# Excerpt to read
◇ ◇ ◇

The artwork that I am creating ties into this through the interpretation of creating something that is elevated out of materials that are used every day. It straddles the line of is it art just as the idea that a person who was categorized as mulatto was higher in class than an enslaved person but was still looked down upon by someone who was white. The color story also ties my work to the artists that I have decided to focus on. The shapes that are formed by the grouping of paper are also in an impressionist style, in my opinion.

While creating the recipes for the dishes, it was frustrating as I started with sugar. My base was a family tart recipe that consisted of a basic dough recipe using Crisco and either guava paste or stew coconut. The recipe was my great-grandmother's, and everything is measured in handfuls. I small handful of sugar, a heaping handful of flour, and add flavorings such as vanilla or almond extract to taste. This is difficult for me to interpret as we all have different size hands. I never met my great-grandmother, so I did not get to see her method of making it, and my grandmother only makes it on special occasions such as Christmas. My grandmother, the youngest of seven, is the only one of her siblings who know how to make it; therefore, there has never been an exchange of ideas on how to improve the tart between family members. Who can make it the best? Maybe the recipe my grandmother provided me has already been altered as she may have found ingredients in New York that are not available on Anegada, a small island in the British Virgin Islands. While sourcing the ingredients for the dish, I was brought back to a reading from High on the Hog as well as an episode of Taste the Nation with Padma Lakshmi, who speaks with Michael W. Twitty, author of The Cooking Gene: A Journey Through African American Culinary History in the Old South, about how enslaved people created dishes and remembered recipes. -There were no written recipes, and they had to use their past knowledge, senses, and memories to create dishes. Such as the pound of grain and the rhythm it created to know when it was done or how much longer it needed to grounded for.

◇ ◇ ◇

# Entries
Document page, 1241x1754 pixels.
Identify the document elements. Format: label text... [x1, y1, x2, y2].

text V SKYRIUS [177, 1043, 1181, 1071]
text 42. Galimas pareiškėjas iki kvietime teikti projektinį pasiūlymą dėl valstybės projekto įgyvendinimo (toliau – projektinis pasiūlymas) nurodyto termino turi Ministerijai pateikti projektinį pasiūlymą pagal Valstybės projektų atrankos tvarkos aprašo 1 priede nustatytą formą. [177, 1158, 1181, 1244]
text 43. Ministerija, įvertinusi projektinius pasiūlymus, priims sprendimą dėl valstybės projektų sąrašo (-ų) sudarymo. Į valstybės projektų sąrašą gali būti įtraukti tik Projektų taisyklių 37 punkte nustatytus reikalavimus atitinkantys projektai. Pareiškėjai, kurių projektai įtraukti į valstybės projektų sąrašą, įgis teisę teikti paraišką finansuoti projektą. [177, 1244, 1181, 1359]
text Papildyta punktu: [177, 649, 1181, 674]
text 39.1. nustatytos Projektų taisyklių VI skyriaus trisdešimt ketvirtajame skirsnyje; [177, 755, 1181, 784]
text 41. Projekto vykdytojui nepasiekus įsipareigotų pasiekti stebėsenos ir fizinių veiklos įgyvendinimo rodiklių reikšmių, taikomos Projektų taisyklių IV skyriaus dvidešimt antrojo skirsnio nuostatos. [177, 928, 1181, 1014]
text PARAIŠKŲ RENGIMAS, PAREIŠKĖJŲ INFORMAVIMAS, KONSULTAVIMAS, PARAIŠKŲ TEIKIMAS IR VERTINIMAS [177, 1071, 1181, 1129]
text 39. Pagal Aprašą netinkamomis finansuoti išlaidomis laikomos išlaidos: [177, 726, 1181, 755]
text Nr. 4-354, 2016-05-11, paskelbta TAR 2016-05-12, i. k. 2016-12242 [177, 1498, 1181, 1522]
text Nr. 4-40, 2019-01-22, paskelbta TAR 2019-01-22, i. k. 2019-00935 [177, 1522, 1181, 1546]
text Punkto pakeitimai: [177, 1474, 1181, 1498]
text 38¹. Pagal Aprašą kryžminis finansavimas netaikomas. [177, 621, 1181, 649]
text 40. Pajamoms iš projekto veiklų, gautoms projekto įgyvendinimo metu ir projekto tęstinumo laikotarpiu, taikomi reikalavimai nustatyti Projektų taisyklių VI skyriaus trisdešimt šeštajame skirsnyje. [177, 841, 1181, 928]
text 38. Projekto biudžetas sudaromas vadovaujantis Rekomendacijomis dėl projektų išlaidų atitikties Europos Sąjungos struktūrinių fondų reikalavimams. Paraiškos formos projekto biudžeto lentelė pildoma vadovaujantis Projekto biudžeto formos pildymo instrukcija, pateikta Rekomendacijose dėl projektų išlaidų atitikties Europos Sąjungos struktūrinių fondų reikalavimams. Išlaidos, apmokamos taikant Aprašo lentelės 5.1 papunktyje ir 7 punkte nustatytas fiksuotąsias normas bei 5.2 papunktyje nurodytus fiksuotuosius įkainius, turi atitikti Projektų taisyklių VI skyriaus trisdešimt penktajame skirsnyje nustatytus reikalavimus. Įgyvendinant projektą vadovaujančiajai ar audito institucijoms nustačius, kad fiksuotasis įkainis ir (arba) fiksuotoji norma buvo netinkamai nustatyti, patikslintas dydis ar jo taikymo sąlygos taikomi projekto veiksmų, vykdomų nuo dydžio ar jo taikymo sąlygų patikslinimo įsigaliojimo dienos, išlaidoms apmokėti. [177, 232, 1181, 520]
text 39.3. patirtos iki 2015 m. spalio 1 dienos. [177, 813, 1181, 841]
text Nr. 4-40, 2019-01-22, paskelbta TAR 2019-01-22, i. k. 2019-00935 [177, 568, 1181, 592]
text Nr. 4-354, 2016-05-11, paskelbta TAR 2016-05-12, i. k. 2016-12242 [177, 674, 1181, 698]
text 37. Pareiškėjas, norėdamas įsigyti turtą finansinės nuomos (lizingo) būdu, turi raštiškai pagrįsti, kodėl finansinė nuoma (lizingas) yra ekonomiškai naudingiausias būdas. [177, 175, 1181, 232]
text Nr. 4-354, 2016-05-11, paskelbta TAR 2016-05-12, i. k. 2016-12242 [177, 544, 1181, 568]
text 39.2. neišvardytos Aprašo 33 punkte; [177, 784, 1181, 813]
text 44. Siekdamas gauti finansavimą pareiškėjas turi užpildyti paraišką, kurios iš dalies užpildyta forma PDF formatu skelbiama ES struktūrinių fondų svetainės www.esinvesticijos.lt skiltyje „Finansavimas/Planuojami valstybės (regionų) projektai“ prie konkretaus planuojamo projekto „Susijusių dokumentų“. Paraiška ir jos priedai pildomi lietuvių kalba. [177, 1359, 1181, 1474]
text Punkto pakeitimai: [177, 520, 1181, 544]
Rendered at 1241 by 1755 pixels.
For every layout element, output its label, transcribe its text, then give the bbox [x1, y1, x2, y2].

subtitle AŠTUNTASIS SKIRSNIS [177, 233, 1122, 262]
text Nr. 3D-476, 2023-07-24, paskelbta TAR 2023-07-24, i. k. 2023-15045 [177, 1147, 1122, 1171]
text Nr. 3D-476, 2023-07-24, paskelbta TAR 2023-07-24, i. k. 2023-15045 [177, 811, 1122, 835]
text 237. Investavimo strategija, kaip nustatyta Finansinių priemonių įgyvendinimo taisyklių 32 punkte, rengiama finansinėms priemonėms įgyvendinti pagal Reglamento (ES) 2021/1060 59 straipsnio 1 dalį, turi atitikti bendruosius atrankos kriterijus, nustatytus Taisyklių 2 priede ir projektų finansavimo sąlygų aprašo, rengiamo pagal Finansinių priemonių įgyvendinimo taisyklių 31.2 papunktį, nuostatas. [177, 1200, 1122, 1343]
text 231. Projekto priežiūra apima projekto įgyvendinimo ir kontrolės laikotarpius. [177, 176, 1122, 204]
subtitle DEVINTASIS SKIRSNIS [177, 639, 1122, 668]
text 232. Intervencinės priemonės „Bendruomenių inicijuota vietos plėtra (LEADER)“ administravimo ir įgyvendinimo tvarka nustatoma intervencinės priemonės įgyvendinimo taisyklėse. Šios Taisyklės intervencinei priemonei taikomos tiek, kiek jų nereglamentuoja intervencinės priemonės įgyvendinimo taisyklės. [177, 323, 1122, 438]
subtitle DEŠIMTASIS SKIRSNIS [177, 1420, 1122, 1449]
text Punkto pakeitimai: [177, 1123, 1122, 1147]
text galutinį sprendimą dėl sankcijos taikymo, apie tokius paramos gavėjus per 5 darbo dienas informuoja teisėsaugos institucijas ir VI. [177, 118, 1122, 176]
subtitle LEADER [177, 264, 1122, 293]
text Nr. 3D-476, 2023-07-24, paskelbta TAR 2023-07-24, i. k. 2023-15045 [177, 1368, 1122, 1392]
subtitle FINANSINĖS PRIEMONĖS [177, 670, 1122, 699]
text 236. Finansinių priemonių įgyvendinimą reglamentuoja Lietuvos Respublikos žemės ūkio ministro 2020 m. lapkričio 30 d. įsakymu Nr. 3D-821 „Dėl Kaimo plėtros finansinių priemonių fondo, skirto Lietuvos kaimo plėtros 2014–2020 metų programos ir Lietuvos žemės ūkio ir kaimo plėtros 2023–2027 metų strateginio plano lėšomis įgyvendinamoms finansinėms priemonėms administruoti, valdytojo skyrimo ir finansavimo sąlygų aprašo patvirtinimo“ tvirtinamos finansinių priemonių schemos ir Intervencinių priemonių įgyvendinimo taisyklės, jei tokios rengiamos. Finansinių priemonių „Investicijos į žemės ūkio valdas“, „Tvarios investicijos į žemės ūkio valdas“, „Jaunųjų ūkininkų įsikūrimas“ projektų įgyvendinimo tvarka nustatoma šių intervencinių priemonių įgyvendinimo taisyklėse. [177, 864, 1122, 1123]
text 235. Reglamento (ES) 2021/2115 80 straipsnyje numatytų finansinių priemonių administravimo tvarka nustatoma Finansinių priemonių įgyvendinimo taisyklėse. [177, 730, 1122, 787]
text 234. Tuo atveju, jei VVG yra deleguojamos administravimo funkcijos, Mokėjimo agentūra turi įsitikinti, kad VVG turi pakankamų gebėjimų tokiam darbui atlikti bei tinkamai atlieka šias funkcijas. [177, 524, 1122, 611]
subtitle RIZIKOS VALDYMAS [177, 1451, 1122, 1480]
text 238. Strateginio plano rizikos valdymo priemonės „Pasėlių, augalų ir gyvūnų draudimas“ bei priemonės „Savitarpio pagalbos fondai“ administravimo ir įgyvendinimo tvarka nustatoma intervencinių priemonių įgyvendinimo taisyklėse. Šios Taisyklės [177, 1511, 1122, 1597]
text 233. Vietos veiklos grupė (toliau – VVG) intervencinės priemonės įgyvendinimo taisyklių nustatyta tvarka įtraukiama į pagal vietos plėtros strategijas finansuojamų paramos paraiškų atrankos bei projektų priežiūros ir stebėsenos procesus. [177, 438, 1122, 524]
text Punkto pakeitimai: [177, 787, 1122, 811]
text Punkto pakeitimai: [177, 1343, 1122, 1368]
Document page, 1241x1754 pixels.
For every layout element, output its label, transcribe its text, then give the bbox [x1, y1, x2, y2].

◇ ◇ ◇

# Directive 1
Reproduce the essay about art and a family recipe word for word, from "The artwork that" up to and including "in my opinion.".
# Directive 2
Write the next part of the essay about art and a family recipe, picking up after its final sentence.

# Final answer 1
The artwork that I am creating ties into this through the interpretation of creating something that is elevated out of materials that are used every day. It straddles the line of is it art just as the idea that a person who was categorized as mulatto was higher in class than an enslaved person but was still looked down upon by someone who was white. The color story also ties my work to the artists that I have decided to focus on. The shapes that are formed by the grouping of paper are also in an impressionist style, in my opinion.

# Final answer 2
The Menu

  • Fruit

    This dish is based on Agostino Brunias (Italian, c.1730-96). The Barbados Mulatto Girl, 1779. Print. It is an Acerola cherry jelly surrounded by stewed and pickled Granny Smith apples. There is also cinnamon, mint, and thyme. In the painting, the Mulatto woman appears to be purchasing some fruit from the two other women. Due to the vagueness of the fruit and the research I could find on this painting, I decided that it had to be either an Acerola cherry or an apple.

    In addition, how Brunias painted the hand of the Mulatto woman reminded me of Michelangelo's hands of God and Adam in the 16th chapel. Was Brunias implying that the Mulatto woman is providing "life" in the form of a livelihood by purchasing fruit from other individuals? If it is an apple, does that further the religious implications and the idea that this fair-skinned woman is giving or providing a life for the other two?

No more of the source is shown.